Since Richard K. Morgan’s acclaimed sci-fi cyberpunk novel Altered Carbon was published in 2002, fans have been speculating about a possible filmed adaptation. Its world being as complex as it is stunning, however, transporting Altered Carbon off the page has proven elusive.
Until writer and producer Laeta Kalogridis came along.
Kalogridis – screenwriter of Shutter Island, Terminator Genisys, and the upcoming Alita: Battle Angel; and a producer of White House Down and James Cameron’s record-breaking
blockbuster Avatar – teamed with Skydance Television and Netflix to launch Altered Carbon with a revolutionary, narratively expansive 10 episodes that let Morgan’s epic leap between mediums at last.
“Television was starting to make leaps into shorter seasons that were more cinematic, that had a very different kind of energy,” says Kalogridis. “And that allowed us to create a story that truly felt like an extended movie.”
The human element of sci-fi
Kalogridis, 52, says her love of Morgan’s story, which won the Philip K. Dick award for Best Novel in 2003, and its connection to elemental parts of the human experience fueled her innovative adaptation of Altered Carbon. Season one of the epic series is of a piece with the book, but stands alone in its own right.
“It’s a very serious sci-fi story about a technology that allows life to be extended indefinitely,” Kalogridis says of the work that serves as the series’ blueprint. “Yet in no way was the story removed from completely identifiable human emotions. It has all the bells and whistles of great sci-fi, but at its heart is a very human story. And it was noir, which I love.
“The book also beautifully redefines human beings’ relationship to our physicality,” says Kalogridis. “In the Altered Carbon world, you can exist in any body. It’s a fascinating idea that humans will have evolved over millions of years to exist in tandem with our physical body.”
Joel Kinnaman (The Killing, Suicide Squad, Robocop, House of Cards), who plays lead character Takeshi Kovacs in Altered Carbon, says that Kalogridis’ passion inspired and raised everyone’s game.

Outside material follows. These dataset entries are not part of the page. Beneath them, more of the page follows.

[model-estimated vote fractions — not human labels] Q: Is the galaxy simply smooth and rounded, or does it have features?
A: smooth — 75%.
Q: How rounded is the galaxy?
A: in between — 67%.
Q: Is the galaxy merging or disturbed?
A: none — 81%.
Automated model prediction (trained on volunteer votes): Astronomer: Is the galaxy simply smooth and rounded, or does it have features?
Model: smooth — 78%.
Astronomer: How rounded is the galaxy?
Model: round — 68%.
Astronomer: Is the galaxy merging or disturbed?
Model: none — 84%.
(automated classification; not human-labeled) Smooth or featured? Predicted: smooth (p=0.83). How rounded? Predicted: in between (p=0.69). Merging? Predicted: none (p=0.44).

“Working with Laeta has been an exciting experience,” says Kinnaman. “I read the book, and I sort of had one vision of Kovacs, while Laeta saw the character differently. And then when I understood her vision of it, and we sort of met halfway, and it created something that I think neither of us had imagined. We joined forces and created something new.

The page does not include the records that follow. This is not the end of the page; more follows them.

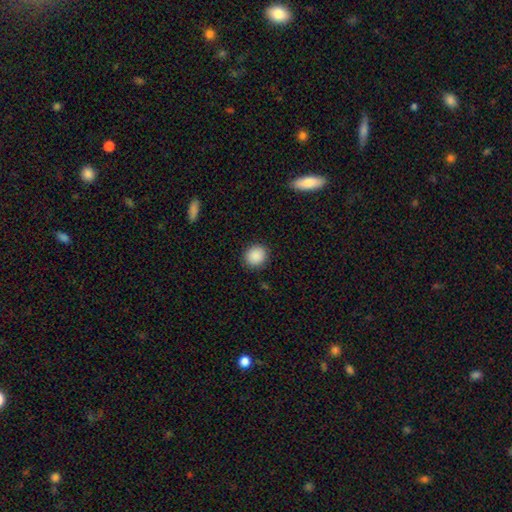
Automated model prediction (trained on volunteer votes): Smooth or featured?
  - smooth: 89% *
  - star or artifact: 8%
  - featured or disk: 3%
How rounded?
  - round: 82% *
  - in between: 17%
  - cigar-shaped: 1%
Merging?
  - none: 90% *
  - minor disturbance: 7%
  - major disturbance: 2%
  - merger: 1%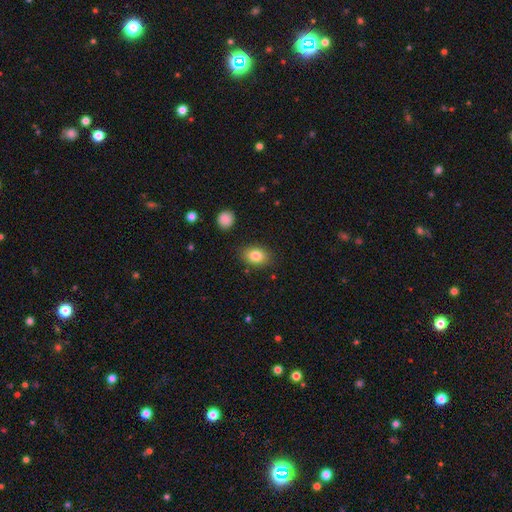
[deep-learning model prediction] A smooth galaxy with no disk features (83%) that is in between round and cigar-shaped (78%). Merging: none (84%).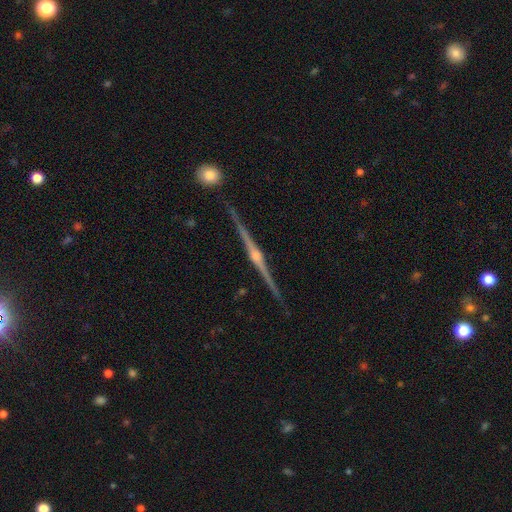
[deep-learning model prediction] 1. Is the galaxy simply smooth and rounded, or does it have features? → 90% featured or disk, 5% star or artifact, 5% smooth.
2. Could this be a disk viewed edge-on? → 99% yes, 1% no.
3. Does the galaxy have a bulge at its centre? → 90% rounded, 5% boxy, 5% none.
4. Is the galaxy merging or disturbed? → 91% none, 6% minor disturbance, 2% merger, 1% major disturbance.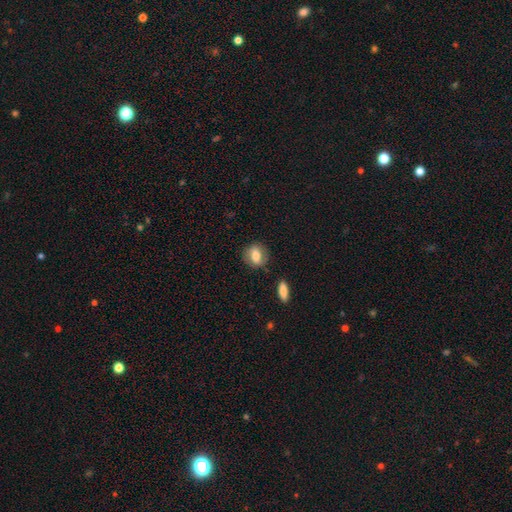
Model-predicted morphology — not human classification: smooth_or_featured: smooth (p=0.70) [alt: featured or disk p=0.22]
how_rounded: round (p=0.53) [alt: in between p=0.45]
merging: none (p=0.80) [alt: minor disturbance p=0.13]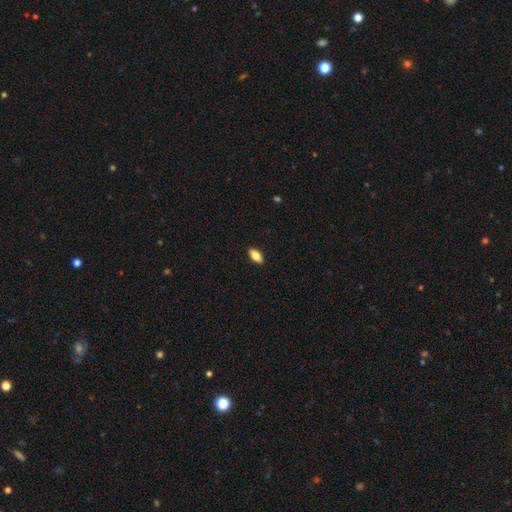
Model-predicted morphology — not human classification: The model was most divided on "smooth or featured": smooth: 77%, featured or disk: 16%, star or artifact: 7%. More confident: merging — none (90%); how rounded — in between (87%).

“Laeta has this show’s whole world in her mind,” adds Kinnaman. “You start talking about some little detail, and she’ll give you the 200-year backstory on that little detail. So you can always ask her about anything. She’s immersed in this world, and her passion for it really spread to everyone and every department. She really instilled that in everyone, because she was so immersed in it herself.”
That passion filled in every small detail on the show’s timelines and stories. An astute level of future-think that considers how we might actually get from today to tomorrow – from the world viewers are living in, to the one Altered Carbon takes them to – was part of the creative scaffolding for the show, Kalogridis says.

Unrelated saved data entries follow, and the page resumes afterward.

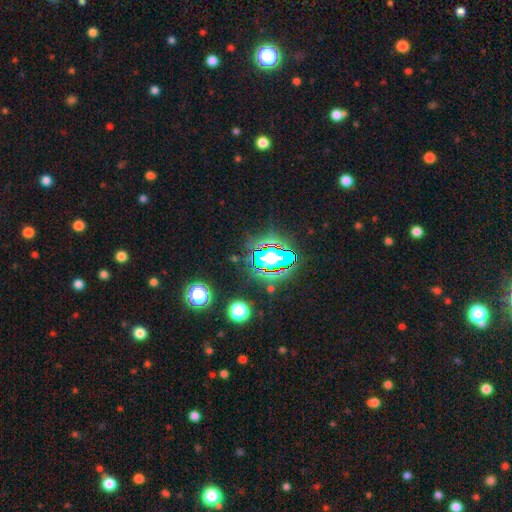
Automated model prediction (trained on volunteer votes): This is clearly a star or artifact rather than a galaxy (82%).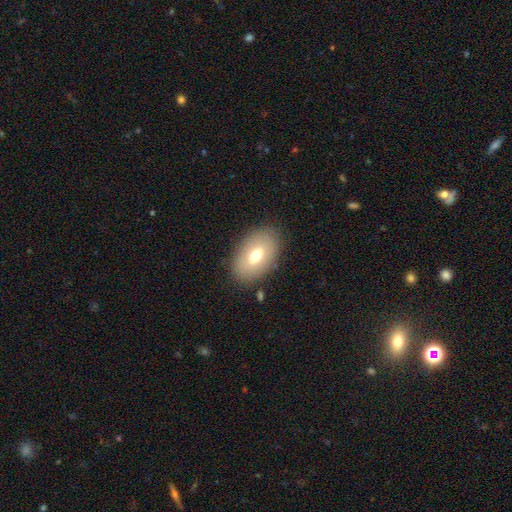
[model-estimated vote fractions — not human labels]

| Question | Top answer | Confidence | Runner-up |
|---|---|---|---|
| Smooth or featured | smooth | 68% | featured or disk (24%) |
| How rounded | in between | 92% | round (6%) |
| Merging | none | 85% | minor disturbance (10%) |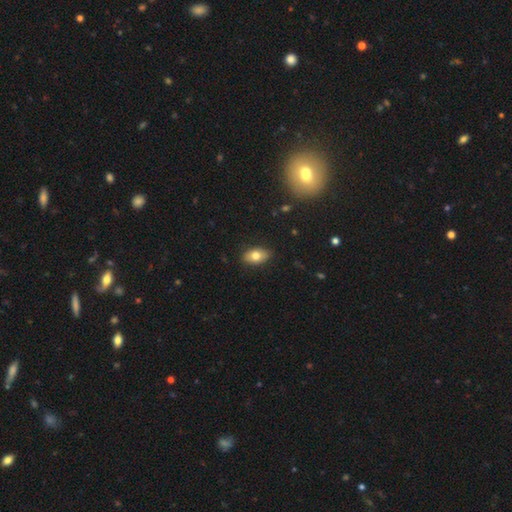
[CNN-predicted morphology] This appears to be a smooth galaxy with no disk features (76%) that is in between round and cigar-shaped (89%). Merging: none (85%).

“We were trying very consciously to make this world feel as real as we could and as grounded as we could,” explains Kalogridis. “One very consistent element in the Altered Carbon world is the continuation of the societal divide, and how it grows ever greater. The future here might be lovely for the people at the top, as they acquire and can do more and more, but the people below – those whose existence involves less and less – will have a much more nightmarish existence.
“That’s especially true in this world as the people at the top can never be removed, and can never die,” she adds. “One concentrated group of people hold onto all the resources, and hold onto the most precious resource, life itself, without ever letting go. Everything else, and everyone else, is raw material to be exploited. And because we all know that that is truly the worst of human nature, that aspect of the story feels hauntingly real.”
Based on the classic cyberpunk noir novel by Richard K. Morgan, Altered Carbon is an intriguing story of murder, love, sex, and betrayal, set more than 300 years in the future. Society has been transformed by new technology: consciousness can be digitized; human bodies are interchangeable; death is no longer permanent. Altered Carbon launches on Netflix Friday, February 2.